Confidence intervals

  • Confidence intervals are a very useful concept widely employed by data analysts.

  • A version of these that are commonly seen come from the ggplot geometry geom_smooth.

  • Below is an example using a temperature dataset available in R:

Confidence intervals: geom_smooth

library(tidyverse) #nhtemp is built-in R ts
data.frame(year = as.numeric(time(nhtemp)), temperature = as.numeric(nhtemp)) |> 
  ggplot(aes(year, temperature)) +  
  geom_point() +  # 
  geom_smooth() +  # plot smooth trend-curve (LOESS(small set)/lm (large set)) with a (default) 95% CI
  ggtitle("Average Yearly Temperatures in New Haven") 

Confidence intervals

  • \([0,1]\) is guaranteed to include \(p\), but not useful

  • the spread between -100% and 100%, will be ridiculed for stating the obvious.
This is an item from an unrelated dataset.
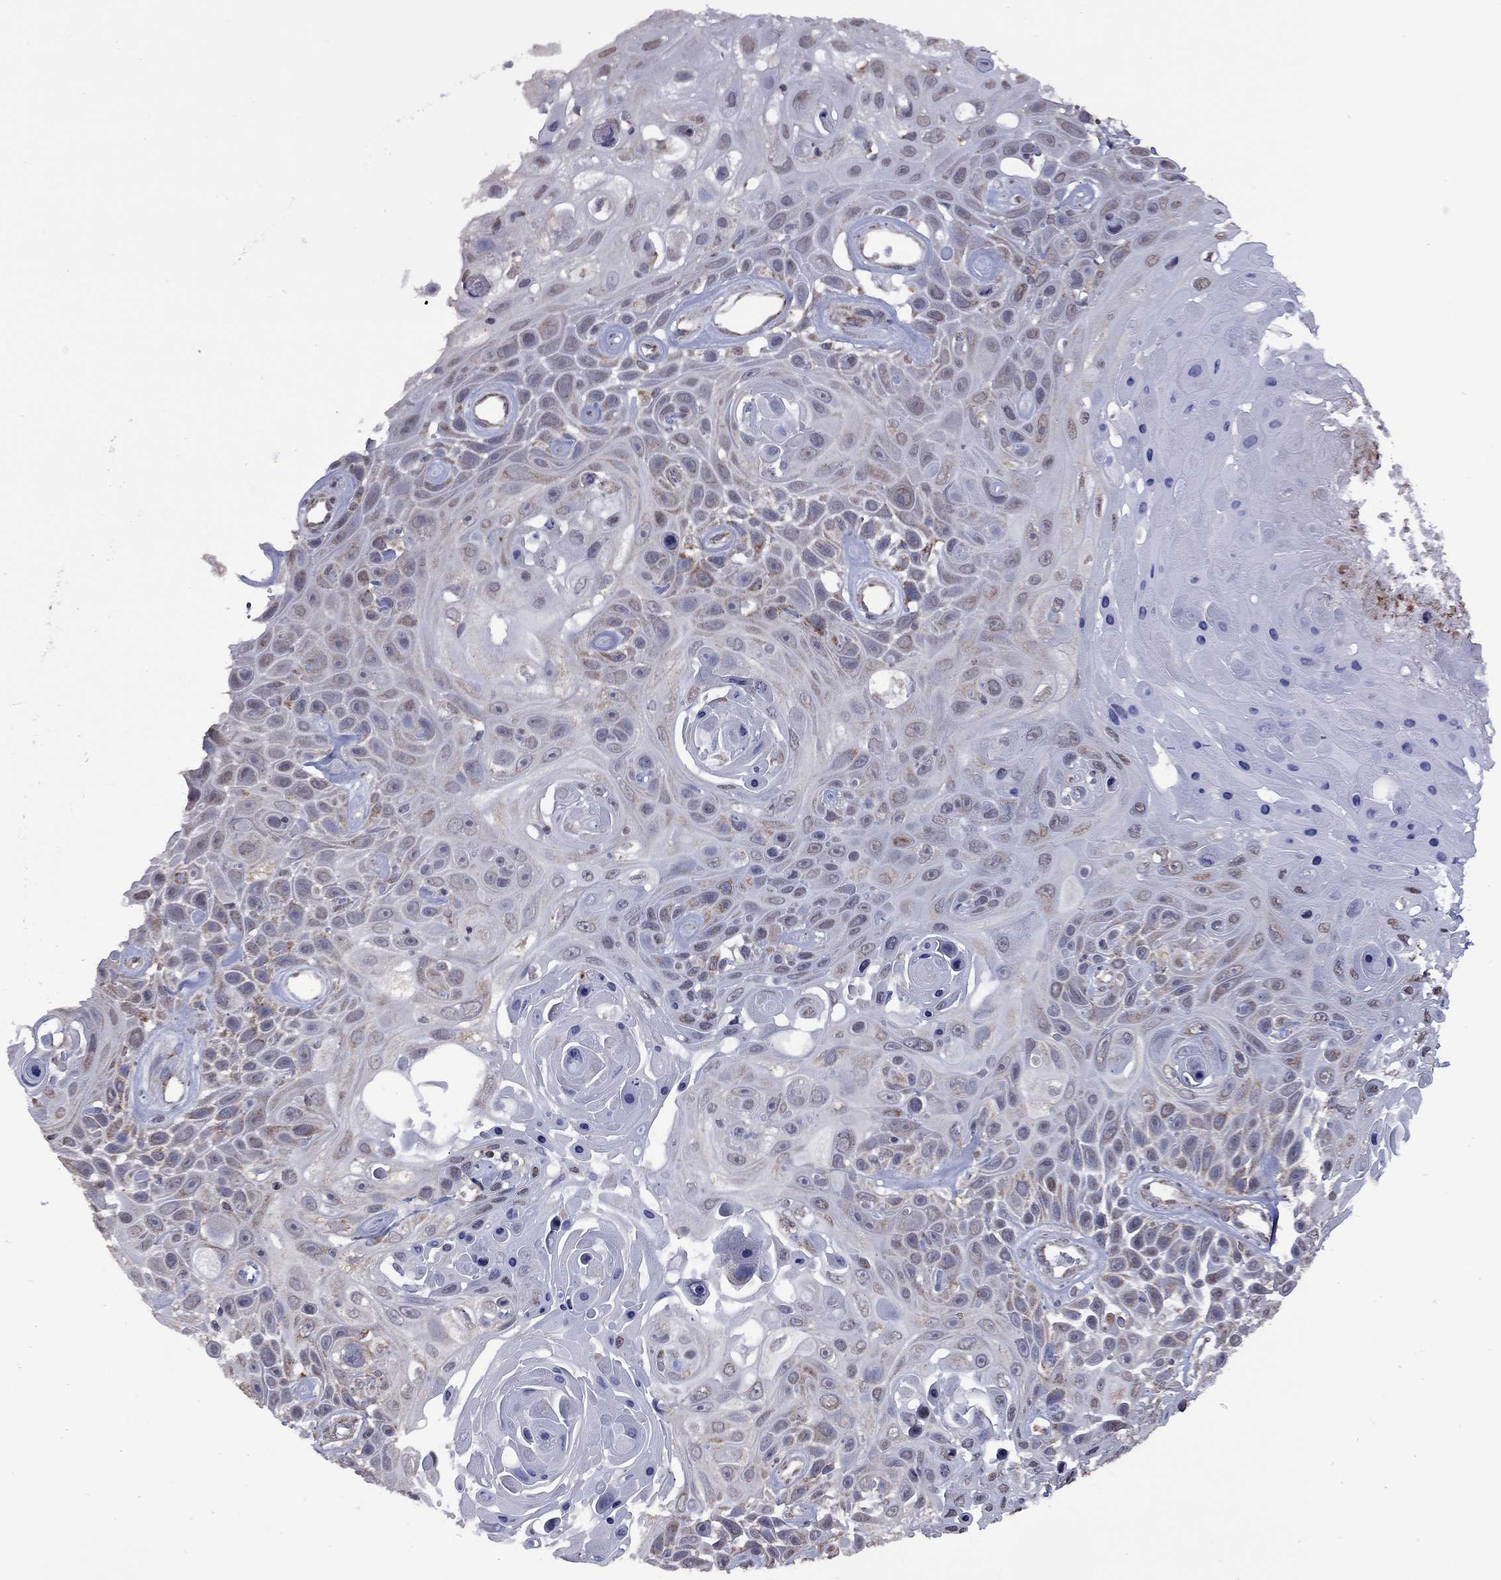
{"staining": {"intensity": "moderate", "quantity": "25%-75%", "location": "cytoplasmic/membranous"}, "tissue": "skin cancer", "cell_type": "Tumor cells", "image_type": "cancer", "snomed": [{"axis": "morphology", "description": "Squamous cell carcinoma, NOS"}, {"axis": "topography", "description": "Skin"}], "caption": "Approximately 25%-75% of tumor cells in skin squamous cell carcinoma reveal moderate cytoplasmic/membranous protein staining as visualized by brown immunohistochemical staining.", "gene": "NDUFB1", "patient": {"sex": "male", "age": 82}}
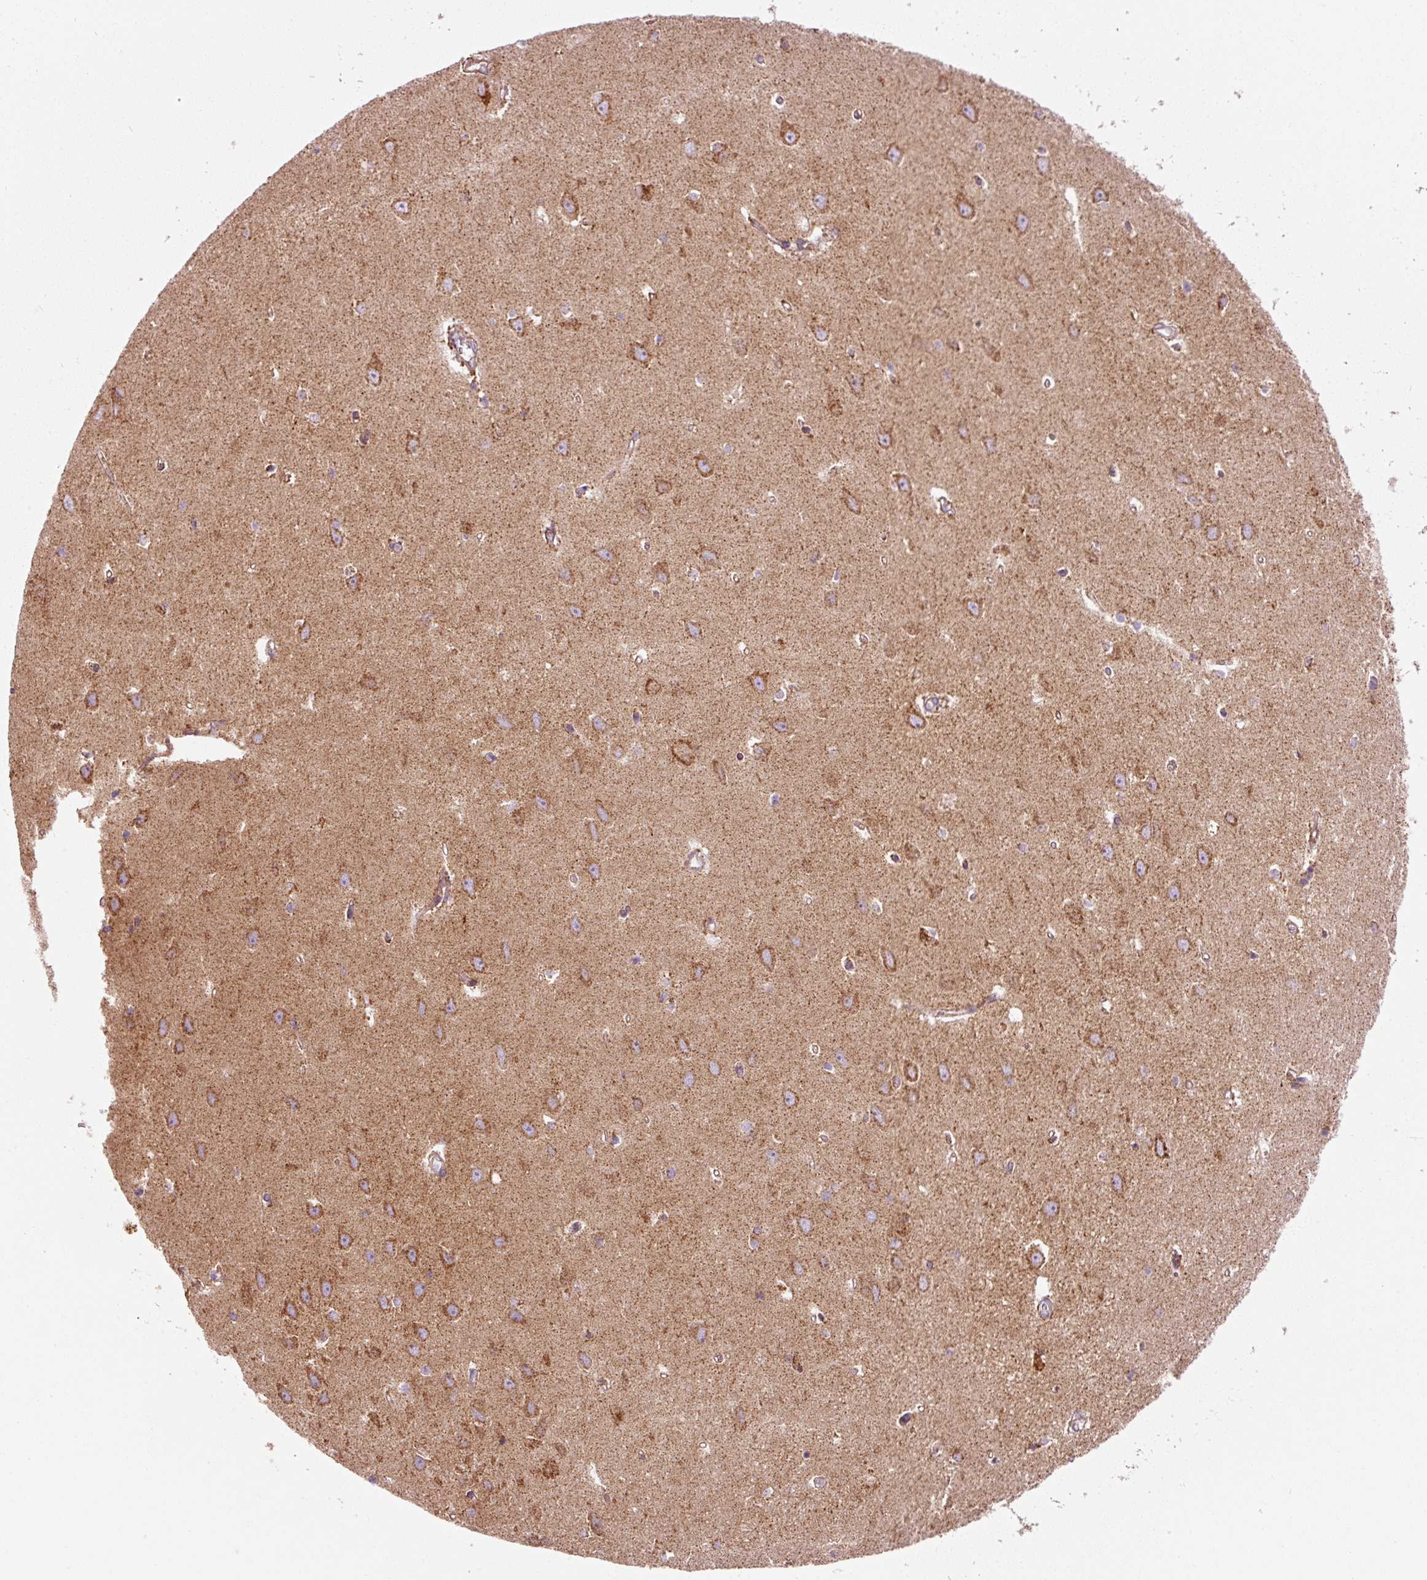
{"staining": {"intensity": "moderate", "quantity": "25%-75%", "location": "cytoplasmic/membranous"}, "tissue": "hippocampus", "cell_type": "Glial cells", "image_type": "normal", "snomed": [{"axis": "morphology", "description": "Normal tissue, NOS"}, {"axis": "topography", "description": "Hippocampus"}], "caption": "Immunohistochemistry (IHC) photomicrograph of unremarkable hippocampus stained for a protein (brown), which displays medium levels of moderate cytoplasmic/membranous staining in about 25%-75% of glial cells.", "gene": "NDUFB4", "patient": {"sex": "female", "age": 64}}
  • Even a smaller interval, such as saying the spread between -10 and 10%, will not be considered serious.

  • a very small intervals but misses the mark most of the time will not be considered good

  • We can use the statistical theory to compute the probability of any given interval including \(p\).

Confidence intervals: MC simulation Parameter

  • To illustrate this we run the Monte Carlo simulation.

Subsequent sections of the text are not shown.